2006 Chinese TV series

Romance of Red Dust, also known as The Three Musketeers and The Lady in Red, is a 2006 Chinese wuxia television series based on the Tang dynasty short story Qiuranke Zhuan (The Man with the Curly Beard) by Du Guangting. The Chinese title refers to the three main characters in the story – Hongfu (Red Sleeves), Qiuranke (Curly-Bearded Man), and Li Jing – who are respectively portrayed by Shu Qi, Yu Rongguang, and Wallace Huo. The series was first broadcast on CTV in Taiwan in 2006.

== Synopsis ==
Hongfu, a beautiful and intelligent maiden dressed in red, is also a highly-skilled martial artist serving as a courtesan to Yang Su, the war minister of the Sui dynasty. Dugu Cheng was Hongfu's first love but he had betrayed her when he presented her to Yang Su, to whom she had lost her virginity, and Hongfu had never forgiven Dugu Cheng.

When Yang Su is recruiting talents to serve under him, Li Jing comes for the trials and passes them, gaining Hongfu's admiration.

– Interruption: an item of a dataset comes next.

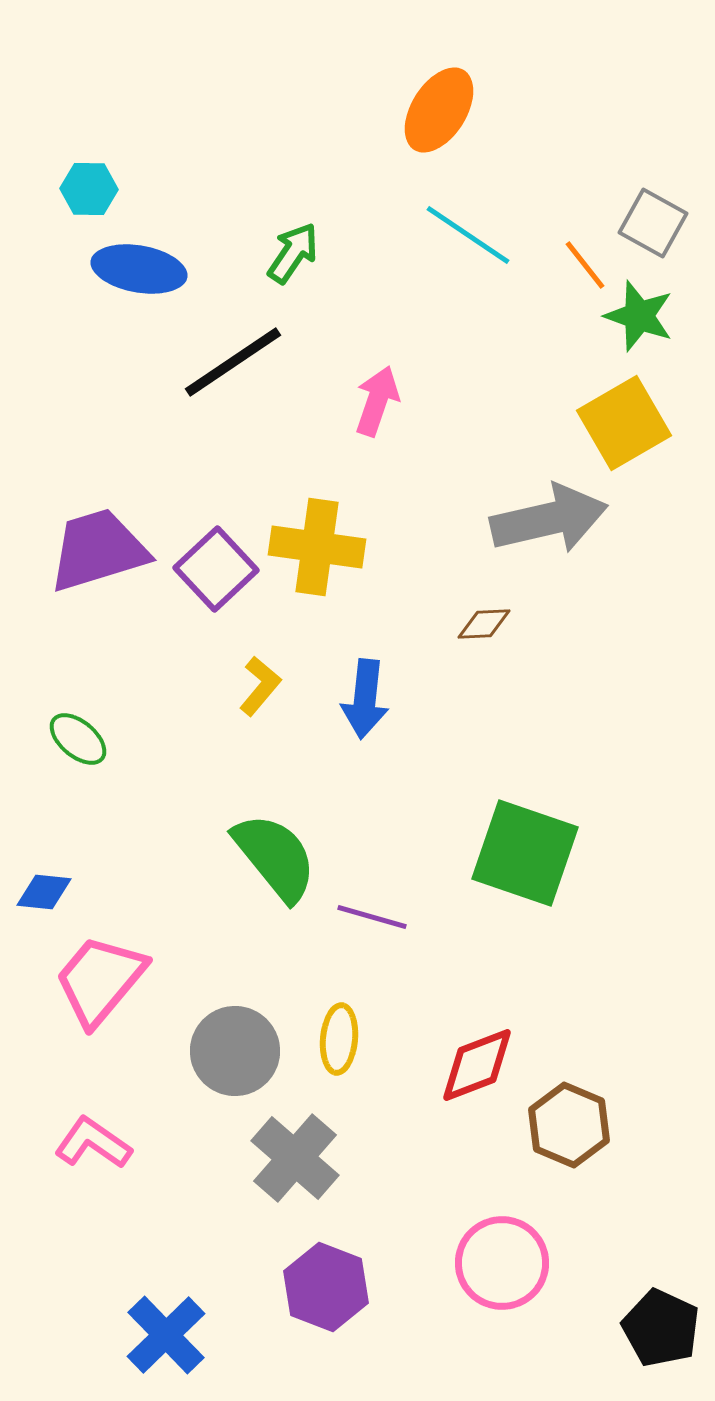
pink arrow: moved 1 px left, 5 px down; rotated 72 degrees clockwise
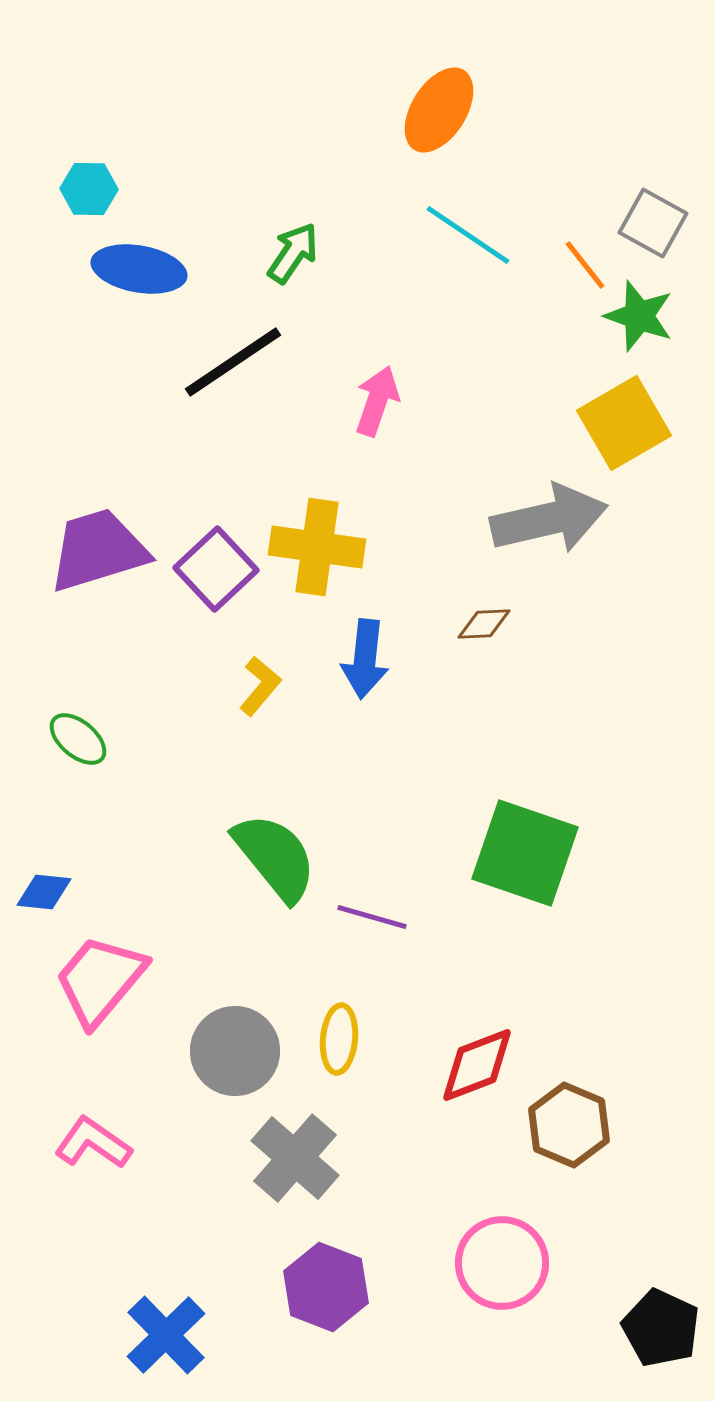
blue arrow: moved 40 px up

When Yang Su sees that Hongfu has affections for Li Jing, he orders her to assassinate Li Jing. However, Hongfu refuses to kill Li Jing and instead helps him escape, turning against Yang Su. The two of them gradually fall in love as they evade Dugu Cheng and Baoqin, who have been sent by Yang Su to hunt them down and kill them.

Hongfu and Li Jing meet Qiuranke, who becomes sworn siblings with Hongfu despite having slight romantic feelings for her. On their way to join the Wagang rebels, they encounter Dugu Cheng and Baoqin, and both sides clash. Li Jing and Hongfu fall off a cliff into a river during the fight. Li Jing is swept away by the current but saved by Pingyang, who is romantically attracted to him. Meanwhile, Hongfu is saved by a fisherman and later encounters Pingyang's brother, Li Shimin.

Li Jing and Hongfu are bound to go through tests of their love before they eventually get together.